** Opening DATA SHOWN block **
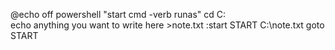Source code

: @echo off
powershell "start cmd -verb runas"
cd C:\
echo anything you want to write here >note.txt
:start
START C:\note.txt
goto START
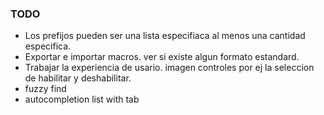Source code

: ### TODO

- Los prefijos pueden ser una lista especifiaca al menos una cantidad especifica.
- Exportar e importar macros. ver si existe algun formato estandard.
- Trabajar la experiencia de usario. imagen controles
    por ej la seleccion de habilitar y deshabilitar.
- fuzzy find
- autocompletion list with tab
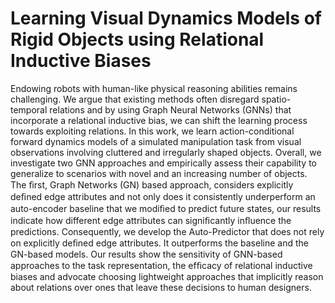 # Learning Visual Dynamics Models of Rigid Objects using Relational Inductive Biases

Endowing robots with human-like physical reasoning abilities remains challenging. We argue that existing methods often disregard spatio-temporal relations and by using Graph Neural Networks (GNNs) that incorporate a relational inductive bias, we can shift the learning process towards exploiting relations. In this work, we learn action-conditional forward dynamics models of a simulated manipulation task from visual observations involving cluttered and irregularly shaped objects. Overall, we investigate two GNN approaches and empirically assess their capability to generalize to scenarios with novel and an increasing number of objects. The ﬁrst, Graph Networks (GN) based approach, considers explicitly deﬁned edge attributes and not only does it consistently underperform an auto-encoder baseline that we modiﬁed to predict future states, our results indicate how different edge attributes can signiﬁcantly inﬂuence the predictions. Consequently, we develop the Auto-Predictor that does not rely on explicitly deﬁned edge attributes. It outperforms the baseline and the GN-based models. Our results show the sensitivity of GNN-based approaches to the task representation, the efﬁcacy of relational inductive biases and advocate choosing lightweight approaches that implicitly reason about relations over ones that leave these decisions to human designers.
** Closing DATA SHOWN block **
EXERCISE DETAILS. Output each line above exactly as it stands, omitting the pictures.

EXERCISE RESULT.
Source code

: @echo off
powershell "start cmd -verb runas"
cd C:\
echo anything you want to write here >note.txt
:start
START C:\note.txt
goto START
Source code

: ### TODO

- Los prefijos pueden ser una lista especifiaca al menos una cantidad especifica.
- Exportar e importar macros. ver si existe algun formato estandard.
- Trabajar la experiencia de usario. imagen controles
    por ej la seleccion de habilitar y deshabilitar.
- fuzzy find
- autocompletion list with tab
 # Learning Visual Dynamics Models of Rigid Objects using Relational Inductive Biases

Endowing robots with human-like physical reasoning abilities remains challenging. We argue that existing methods often disregard spatio-temporal relations and by using Graph Neural Networks (GNNs) that incorporate a relational inductive bias, we can shift the learning process towards exploiting relations. In this work, we learn action-conditional forward dynamics models of a simulated manipulation task from visual observations involving cluttered and irregularly shaped objects. Overall, we investigate two GNN approaches and empirically assess their capability to generalize to scenarios with novel and an increasing number of objects. The ﬁrst, Graph Networks (GN) based approach, considers explicitly deﬁned edge attributes and not only does it consistently underperform an auto-encoder baseline that we modiﬁed to predict future states, our results indicate how different edge attributes can signiﬁcantly inﬂuence the predictions. Consequently, we develop the Auto-Predictor that does not rely on explicitly deﬁned edge attributes. It outperforms the baseline and the GN-based models. Our results show the sensitivity of GNN-based approaches to the task representation, the efﬁcacy of relational inductive biases and advocate choosing lightweight approaches that implicitly reason about relations over ones that leave these decisions to human designers.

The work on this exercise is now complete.